# Battery meter missing from bottom toolbar



## Michael

*Windows Vista*

This is probably the simplest fix but I just don't see it.  It's usually there on the bottom right of my screen. I've tried all the right click options (I think), including digging through the Properties. Cant seem to find a way to restore it.

Off to bed for me now, but if anyone can help I'd be much obliged. Back online in the morning...


----------



## historyb

this might help:

Volume, Battery (Power) or Network Icon Disappear or Missing from Vista Taskbar Notification Area (System Tray) My Digital Life

Though you might have tried this.


----------



## Zenas

I suspect shenanigans my friend. 

It is possible, even probable, that Apple programmers in all of their free time hacked your computer and stole your Vista battery icon in an act of inter-hardware trickery. I suggest emailing Bill Gates and petitioning to have the Windows programmers launch a counter-attack on your behalf and steal your icon back.
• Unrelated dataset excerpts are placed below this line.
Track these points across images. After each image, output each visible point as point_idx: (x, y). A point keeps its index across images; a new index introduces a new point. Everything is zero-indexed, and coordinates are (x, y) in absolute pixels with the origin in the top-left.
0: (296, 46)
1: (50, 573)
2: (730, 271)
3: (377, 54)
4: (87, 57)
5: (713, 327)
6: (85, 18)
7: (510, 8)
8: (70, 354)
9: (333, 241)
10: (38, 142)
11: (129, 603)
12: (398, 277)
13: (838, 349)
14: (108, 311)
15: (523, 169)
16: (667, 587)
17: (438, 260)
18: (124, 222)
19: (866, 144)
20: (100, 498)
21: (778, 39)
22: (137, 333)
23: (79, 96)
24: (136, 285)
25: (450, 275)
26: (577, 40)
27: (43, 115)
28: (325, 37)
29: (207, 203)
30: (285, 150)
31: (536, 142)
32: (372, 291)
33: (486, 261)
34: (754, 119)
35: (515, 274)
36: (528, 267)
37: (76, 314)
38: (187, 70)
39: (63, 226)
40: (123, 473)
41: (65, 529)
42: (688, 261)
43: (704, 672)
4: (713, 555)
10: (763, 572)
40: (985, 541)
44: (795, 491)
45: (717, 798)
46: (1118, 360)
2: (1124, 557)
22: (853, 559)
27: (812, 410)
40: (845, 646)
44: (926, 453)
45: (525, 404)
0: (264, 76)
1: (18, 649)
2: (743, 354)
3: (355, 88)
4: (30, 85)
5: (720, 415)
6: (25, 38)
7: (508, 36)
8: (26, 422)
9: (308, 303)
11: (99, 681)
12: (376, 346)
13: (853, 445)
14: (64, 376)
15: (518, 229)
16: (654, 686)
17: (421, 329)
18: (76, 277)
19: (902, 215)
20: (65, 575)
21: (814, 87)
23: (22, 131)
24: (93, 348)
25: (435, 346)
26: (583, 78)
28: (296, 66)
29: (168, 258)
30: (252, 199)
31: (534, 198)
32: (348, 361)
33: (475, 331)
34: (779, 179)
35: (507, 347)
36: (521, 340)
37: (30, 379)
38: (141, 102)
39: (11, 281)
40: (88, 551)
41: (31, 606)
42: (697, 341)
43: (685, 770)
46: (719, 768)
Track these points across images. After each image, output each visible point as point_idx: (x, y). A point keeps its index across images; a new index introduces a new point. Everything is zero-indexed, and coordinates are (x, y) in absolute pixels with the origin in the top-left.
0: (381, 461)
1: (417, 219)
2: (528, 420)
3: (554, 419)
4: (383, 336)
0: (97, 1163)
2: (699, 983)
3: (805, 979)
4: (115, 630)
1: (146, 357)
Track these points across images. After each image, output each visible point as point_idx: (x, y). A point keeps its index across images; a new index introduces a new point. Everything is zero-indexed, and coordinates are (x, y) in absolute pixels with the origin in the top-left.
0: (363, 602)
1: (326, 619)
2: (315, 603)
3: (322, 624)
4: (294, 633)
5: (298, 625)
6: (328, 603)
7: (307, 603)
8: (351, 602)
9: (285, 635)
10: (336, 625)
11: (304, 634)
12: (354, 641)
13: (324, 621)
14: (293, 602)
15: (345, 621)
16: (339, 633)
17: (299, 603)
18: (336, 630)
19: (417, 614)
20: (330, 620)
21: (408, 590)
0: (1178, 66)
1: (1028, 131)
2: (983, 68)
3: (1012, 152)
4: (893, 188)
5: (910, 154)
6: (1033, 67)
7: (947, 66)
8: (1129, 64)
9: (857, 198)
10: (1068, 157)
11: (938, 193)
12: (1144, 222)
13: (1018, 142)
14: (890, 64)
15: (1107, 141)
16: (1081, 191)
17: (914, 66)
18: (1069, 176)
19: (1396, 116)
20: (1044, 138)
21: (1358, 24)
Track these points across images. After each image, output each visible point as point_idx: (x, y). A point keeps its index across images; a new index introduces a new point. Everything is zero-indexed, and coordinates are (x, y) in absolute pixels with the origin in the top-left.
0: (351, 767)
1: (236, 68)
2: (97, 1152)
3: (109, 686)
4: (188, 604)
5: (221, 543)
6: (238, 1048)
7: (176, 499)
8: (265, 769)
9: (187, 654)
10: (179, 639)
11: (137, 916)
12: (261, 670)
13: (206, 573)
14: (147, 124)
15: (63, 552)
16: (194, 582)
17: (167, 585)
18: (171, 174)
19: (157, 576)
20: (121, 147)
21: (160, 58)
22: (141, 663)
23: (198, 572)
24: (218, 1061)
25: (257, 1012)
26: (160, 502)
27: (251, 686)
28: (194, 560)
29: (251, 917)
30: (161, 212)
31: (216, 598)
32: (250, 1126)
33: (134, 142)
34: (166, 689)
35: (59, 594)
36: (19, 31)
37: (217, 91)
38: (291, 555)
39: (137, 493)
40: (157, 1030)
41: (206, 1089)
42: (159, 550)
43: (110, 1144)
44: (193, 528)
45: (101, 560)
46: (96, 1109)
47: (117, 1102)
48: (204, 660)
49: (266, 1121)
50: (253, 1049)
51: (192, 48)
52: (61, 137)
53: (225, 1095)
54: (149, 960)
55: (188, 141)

Oh wait, the Windows programmers are too busy trying to fix Vista.

Move along, nothing to see here.


----------



## VictorBravo

My battery meter disappears after initial startup if the battery is more than 50% charged. It shows up when the charge drops below that. You can always find it if you want by expanding the toolbar.

'course, I'm using lowly XP, but it is updated. It didn't used to do it but now does it after the update.


----------